Mizmor : Wit’s End

liturgy 93696 review

Wit’s End is a manifesto detailing not only the failings of nearly every reality (seen and unseen) that we’ve experienced over the past six years, but also the contours of atmosphere. Within just two tracks, each totaling nearly 15 minutes in length—two halves of the same thought—Mizmor (or A.L.N., as the musician behind the project goes by) musters a full-throated exploration of the material and immaterial, with aesthetics to match each concept. As weighty as that concept sounds, its execution yearns to prove otherwise. 

That the album is only two tracks speaks to that duality. The title track is a concrete affair, Mizmor experimenting with ominous grooves and jagged-edged riffs. Every guitar stroke relishes an imposing delay. The percussion suite here is curiously dampened, favoring cymbal crashes that bleed through low ends, the kick drum a muted echo fluttering instead of thudding against the channels. A.L.N’s vocals this time, compared to the relatively conventional yet gut-wrenching Cairn, are more elastic. There’s growling, barking, snarling, pitch correcting, stubbornly stopping short, as if biting back another verse of sheer spite, or out of exaltation. The voice, however, is human to the core—it’s raw and real. 

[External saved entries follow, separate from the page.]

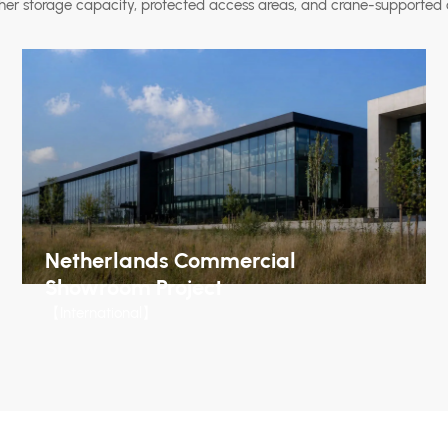
her storage capacity, protected access areas, and crane-supported 
Netherlands Commercial
Showroom Project
【International】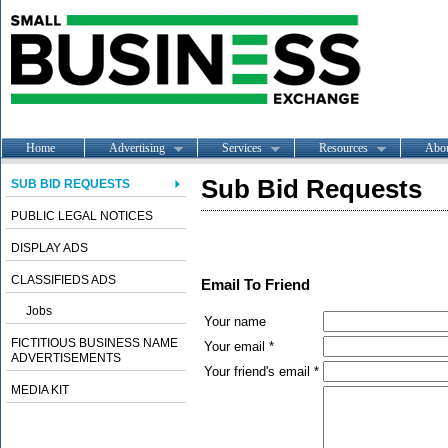
Home
Advertising
Services
Resources
Abo
Sub Bid Requests
SUB BID REQUESTS
PUBLIC LEGAL NOTICES
DISPLAY ADS
CLASSIFIEDS ADS
Email To Friend
Jobs
Your name
FICTITIOUS BUSINESS NAME
Your email *
ADVERTISEMENTS
Your friend's email *
MEDIA KIT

On “Wit’s End” Mizmor brings listeners to its forefront, but never within, constantly exploring the periphery of more traditional sounds by nearly deconstructing them. The track’s lush opening guitars thrum against a cascade of a spoken word monologue, eventually spilling forth like a spear point from the amplifier, sharp and sudden, and just as effortlessly transitioning to a lulling wave of feedback, a synapse of potential going cold. It’s this intent that defines Mizmor’s style and success in so many ways, founded on a liberation from catharsis, an exploration of the negative space that so often haunts expectation. 

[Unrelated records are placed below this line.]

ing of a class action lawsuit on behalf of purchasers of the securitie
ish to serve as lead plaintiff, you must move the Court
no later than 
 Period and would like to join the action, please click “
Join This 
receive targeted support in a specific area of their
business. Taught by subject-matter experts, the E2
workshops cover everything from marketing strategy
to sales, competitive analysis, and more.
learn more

In stark contrast, the album’s second half, “Pareidolia,” is an entirely ambient affair, built on swirling passages of hymnal ether. Throughout soundscapes of voices, distant harmonies, played in reverse and underscored by an eerie longing, Mizmor begins to try and convey something immaterial here. This may not be the metal we’ve come to associate Mizmor with, but it bears the same unmistakable fidelity, artistry and rawness. The potential of an audible harmony looms throughout, of something beyond just the heaviness, of something that could be repeated, carried outwards from the song, but it still remains appropriately just out of reach. The track’s emptiness is its own margin of possibility. Defying, or perhaps staying in accordance with the album’s primary thesis, the album ends with serenity, a gleaming scarceness that operates as a soundscape of reflection, a perfect mirror to its beginning. 

There aren’t as many who are going to appreciate being challenged in the way that Mizmor has challenged listeners with Wit’s End, a brilliant and at times confounding experiment that does more than just succeed. It pushes forth a genuine attempt at both pondering and contextualizing metal, the world and the self.